The Meat Corporation of Namibia’s (Meatco) fixed-price contract (FPC) for producers will be ending in April after it was introduce last year, it has been revealed.
The FPC was introduced to help farmers get to know the prices of their products (Livestock) when they are selling to the corporations during the ‘peak season’ when markets have been paying very little for livestock, manager of corporate affairs Rosa Hamukuaja –Thobias has said.
“The FPC will not continue throughout the year. In fact, the idea was not to have them during the peak season.
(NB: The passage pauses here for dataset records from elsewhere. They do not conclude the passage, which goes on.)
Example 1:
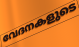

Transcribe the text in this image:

വേദനകളുടെ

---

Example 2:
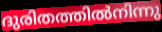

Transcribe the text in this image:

ദുരിതത്തിൽനിന്നു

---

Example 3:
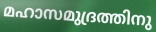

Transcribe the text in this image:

മഹാസമുദ്രത്തിനു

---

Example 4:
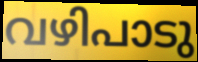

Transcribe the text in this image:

വഴിപാടു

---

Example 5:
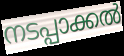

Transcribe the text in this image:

നടപ്പാക്കൽ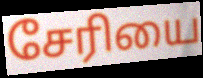
சேரியை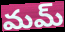
మమ్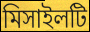
মিসাইলটিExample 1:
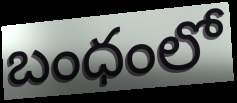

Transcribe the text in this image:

బంధంలో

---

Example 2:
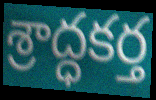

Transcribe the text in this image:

శ్రాద్ధకర్త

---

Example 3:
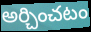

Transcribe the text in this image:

అర్చించటం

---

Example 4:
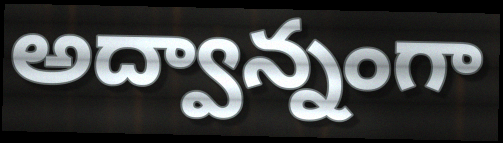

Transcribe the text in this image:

అద్వాన్నంగా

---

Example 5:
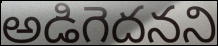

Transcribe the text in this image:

అడిగెదనని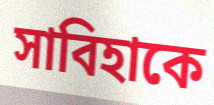
সাবিহাকে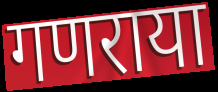
गणराया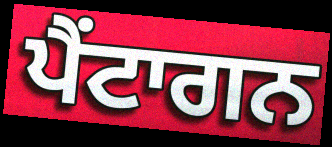
ਪੈਂਟਾਗਨ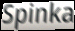
Spinka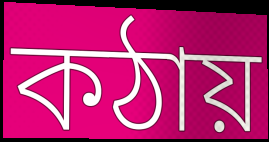
কঠায়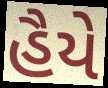
હૈયેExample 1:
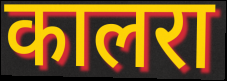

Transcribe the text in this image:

कालरा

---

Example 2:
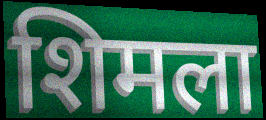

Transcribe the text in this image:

शिमला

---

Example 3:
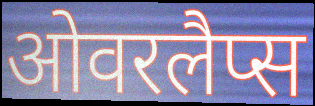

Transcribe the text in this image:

ओवरलैप्स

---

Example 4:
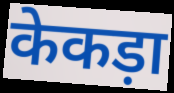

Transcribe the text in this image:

केकड़ा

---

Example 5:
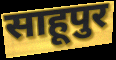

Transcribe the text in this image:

साहूपुरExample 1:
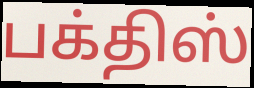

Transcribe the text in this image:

பக்திஸ்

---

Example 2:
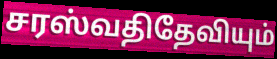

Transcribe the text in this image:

சரஸ்வதிதேவியும்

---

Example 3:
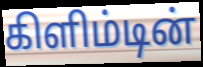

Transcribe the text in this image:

கிளிம்டின்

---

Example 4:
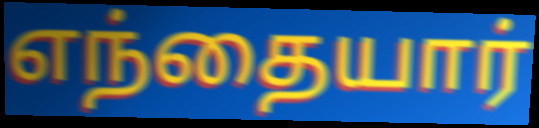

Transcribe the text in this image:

எந்தையார்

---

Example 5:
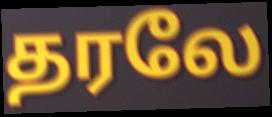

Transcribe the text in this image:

தரலே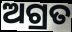
ଅଗ୍ରତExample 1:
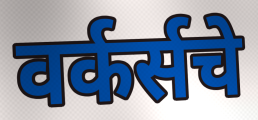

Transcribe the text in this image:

वर्कर्सचे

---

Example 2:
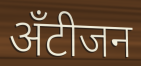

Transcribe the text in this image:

अँटीजन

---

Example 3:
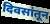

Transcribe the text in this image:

दिवसांतून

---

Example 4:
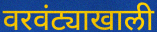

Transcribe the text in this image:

वरवंट्याखाली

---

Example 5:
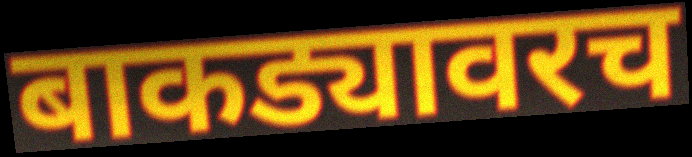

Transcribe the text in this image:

बाकड्यावरचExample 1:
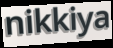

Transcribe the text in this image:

nikkiya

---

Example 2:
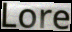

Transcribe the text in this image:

Lore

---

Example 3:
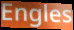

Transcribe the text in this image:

Engles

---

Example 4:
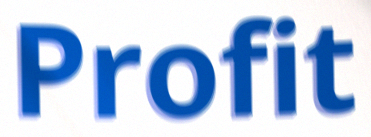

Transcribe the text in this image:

Profit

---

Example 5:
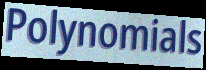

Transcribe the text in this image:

Polynomials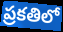
ప్రకతిలోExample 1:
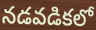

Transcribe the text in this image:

నడవడికలో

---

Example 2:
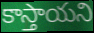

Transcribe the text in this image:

కాస్తాయని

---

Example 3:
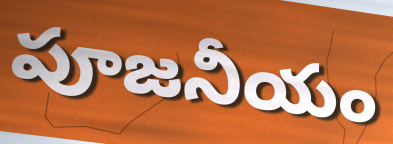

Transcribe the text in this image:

పూజనీయం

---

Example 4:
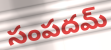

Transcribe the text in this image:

సంపదమ్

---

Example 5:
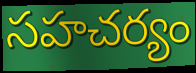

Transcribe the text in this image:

సహచర్యంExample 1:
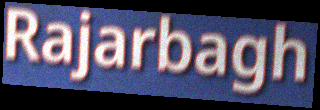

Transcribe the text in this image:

Rajarbagh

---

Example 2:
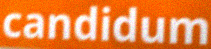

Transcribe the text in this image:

candidum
FPC was only introduced to assist the producers in producing slaughter oxen and in future attempt to secure consistent throughput for the Windhoek Abattoir during the peak season,” she said.
She added that when the FPC comes to end in April the Meatco management will then review the entire process and make a decision if they will re-introduce it again later during the non-peak season.
“It is all for the farmers knowing the prices. When they know the prices then they will be able to plan for what they are selling and what they are expecting to receive after selling their products or material to Meatco,” she said.
Meatco purchases cattle from farmers engaged in extensive livestock farming conditions that lend unique characteristics to the cooperatives end product, which after being processed through the value chain releases a significant premium in carefully selected markets across the globe.
However, fixed prices can require more time in advance for sellers to determine the price of each product and the FPC items can each be purchased faster but bargaining could set the price for an entire set of items being purchased reducing the time for such bulk purchases treated as a whole batch.
FPC products can help in pre-determining the value of the entire inventory such as insurance estimates.